If your service is used by Ajax (jQuery) clients, you will get the best performance by using JSON.
Another recommendation; in order to get rid of the same domain policy, I recommend you to enable crossDomainScriptAccessEnabled functionality:
<webHttpBinding>
<binding name="myHttpBinding" crossDomainScriptAccessEnabled="true" />
</webHttpBinding>
Regarding the DataContract; in your scenario, a DataContract is not really needed.
Example code:
Your Service:
[ServiceContract]
[AspNetCompatibilityRequirements(RequirementsMode = AspNetCompatibilityRequirementsMode.Allowed)]
public class BlogService {
[OperationContract]
[WebGet(ResponseFormat = WebMessageFormat.Json)]
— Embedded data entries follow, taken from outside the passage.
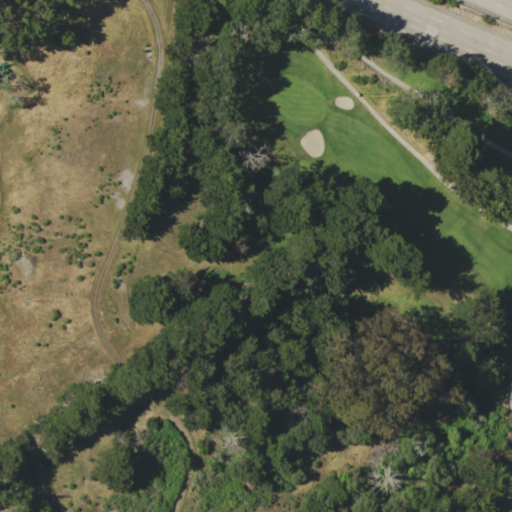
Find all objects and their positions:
road: (509, 1)
road: (440, 29)
road: (328, 59)
park: (295, 99)
park: (385, 185)
road: (101, 270)
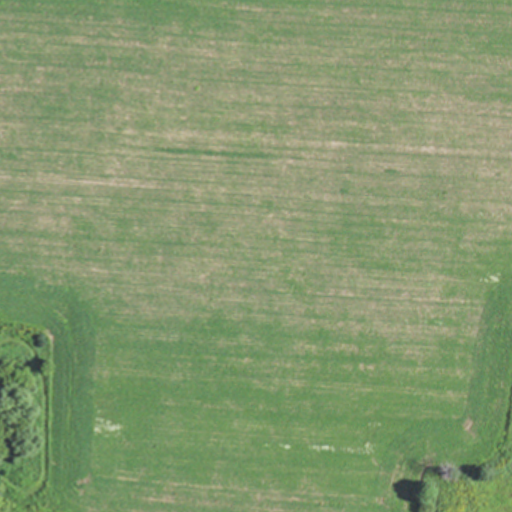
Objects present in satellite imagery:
quarry: (470, 496)
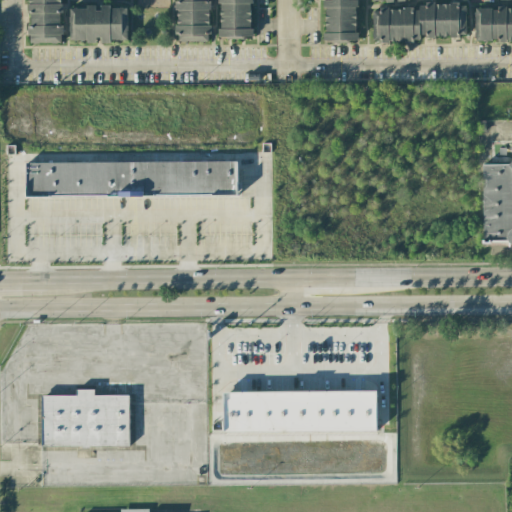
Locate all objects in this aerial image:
building: (380, 0)
building: (234, 18)
building: (192, 20)
building: (339, 20)
building: (43, 21)
building: (419, 22)
building: (97, 23)
building: (493, 23)
road: (14, 30)
road: (182, 62)
road: (302, 64)
road: (415, 65)
building: (131, 178)
building: (497, 202)
road: (112, 254)
road: (109, 268)
road: (279, 280)
road: (23, 282)
road: (290, 293)
road: (256, 307)
road: (380, 318)
road: (218, 319)
road: (335, 334)
road: (267, 335)
building: (300, 411)
building: (85, 420)
road: (185, 429)
road: (10, 467)
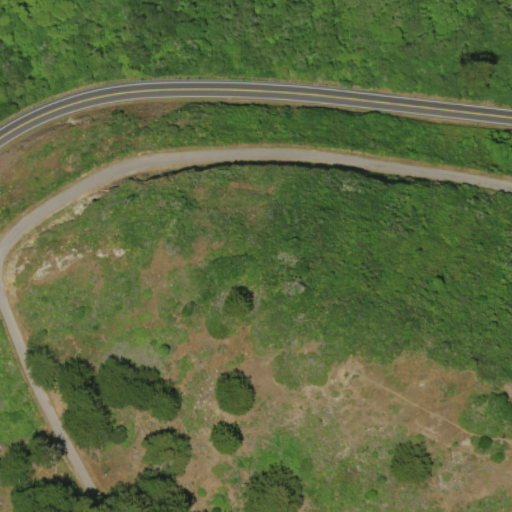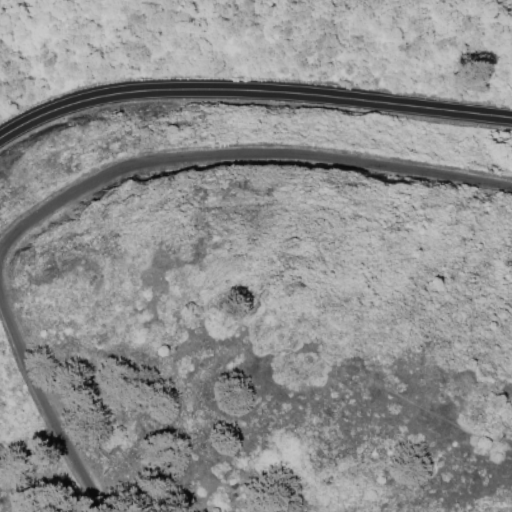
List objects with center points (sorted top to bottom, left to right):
road: (252, 90)
road: (107, 179)
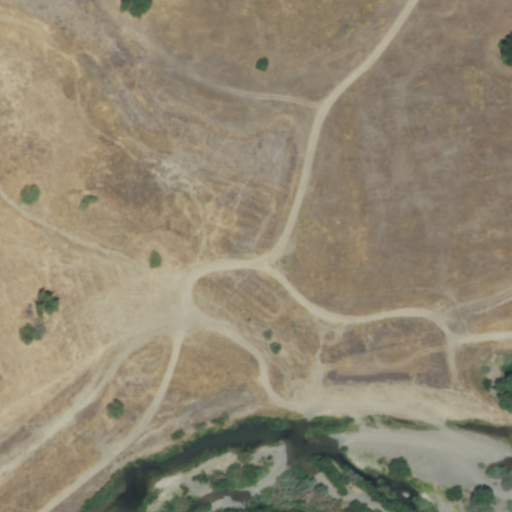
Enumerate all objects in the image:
road: (405, 54)
river: (177, 473)
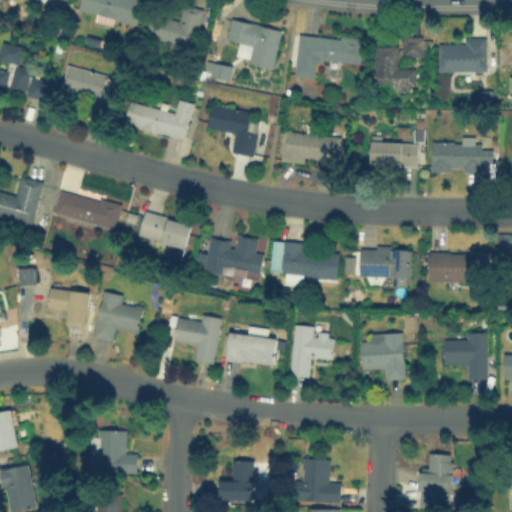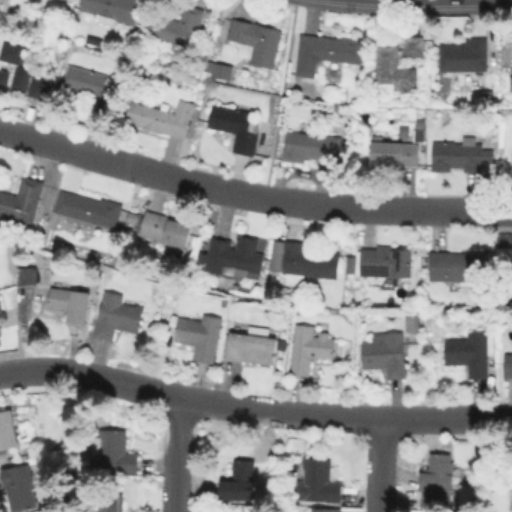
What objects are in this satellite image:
building: (110, 9)
building: (174, 25)
building: (253, 40)
building: (410, 44)
building: (323, 50)
building: (10, 51)
building: (462, 53)
building: (390, 67)
building: (2, 76)
building: (18, 79)
building: (82, 79)
building: (510, 80)
building: (36, 87)
building: (159, 116)
building: (232, 125)
building: (309, 144)
building: (392, 151)
building: (454, 155)
building: (511, 164)
road: (252, 195)
building: (20, 200)
building: (86, 206)
building: (163, 228)
building: (234, 254)
building: (300, 259)
building: (383, 259)
building: (453, 262)
building: (68, 302)
building: (114, 314)
building: (198, 334)
building: (250, 346)
building: (307, 346)
building: (466, 351)
building: (383, 352)
building: (506, 364)
road: (254, 404)
building: (6, 428)
building: (110, 451)
road: (178, 454)
road: (383, 465)
building: (435, 471)
building: (236, 480)
building: (315, 481)
building: (17, 485)
building: (104, 501)
building: (324, 509)
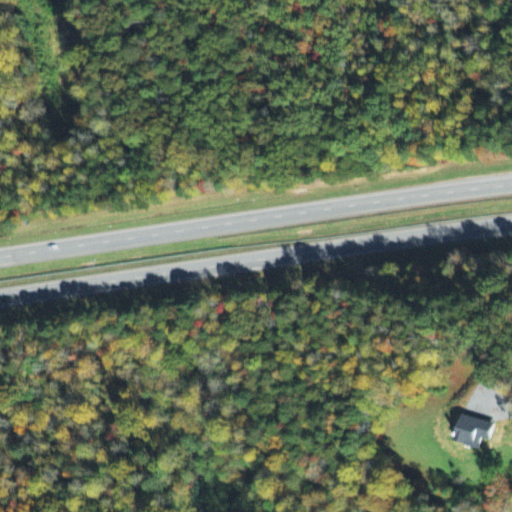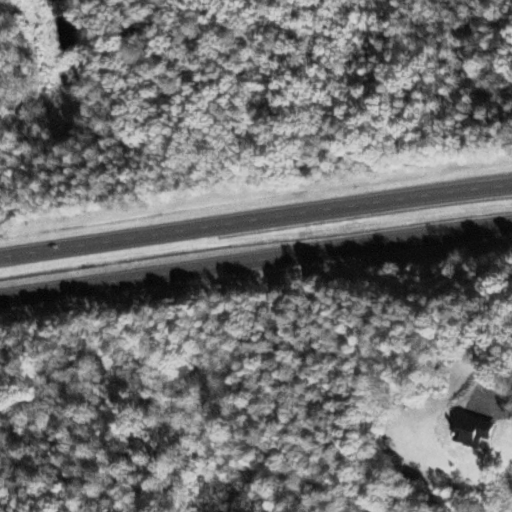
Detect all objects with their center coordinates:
road: (255, 218)
road: (255, 257)
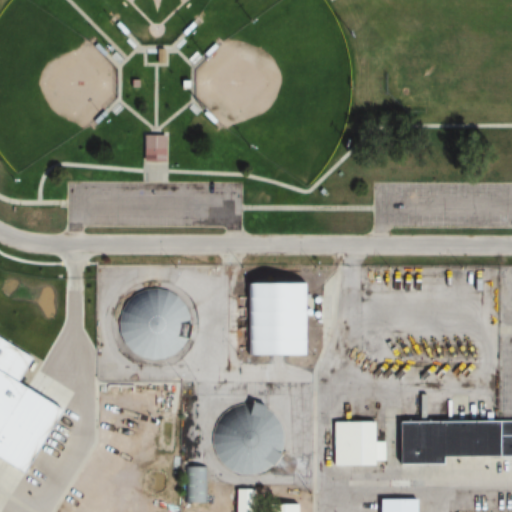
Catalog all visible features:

public List<Article> GetBlogArticles()
{
return Article.GetDummyArticles.ToList();
}
}
Article Class (excerpt):
public class Article {
public string Title { get; set; }
public string Body { get; set; }
public static IEnumerable<Article> GetDummyArticles() {
yield return new Article { Title = "Article 1", Body = "sdlkfjsdlkfjskl" };
yield return new Article { Title = "Article 2", Body = "sfsfsdfd23434wfdfsfdfkfjskl" };
}
}
For your scenario I actually can't find a reason to use any (3rd-party) library since WCF4 already contains native support for JSON with or without Padding.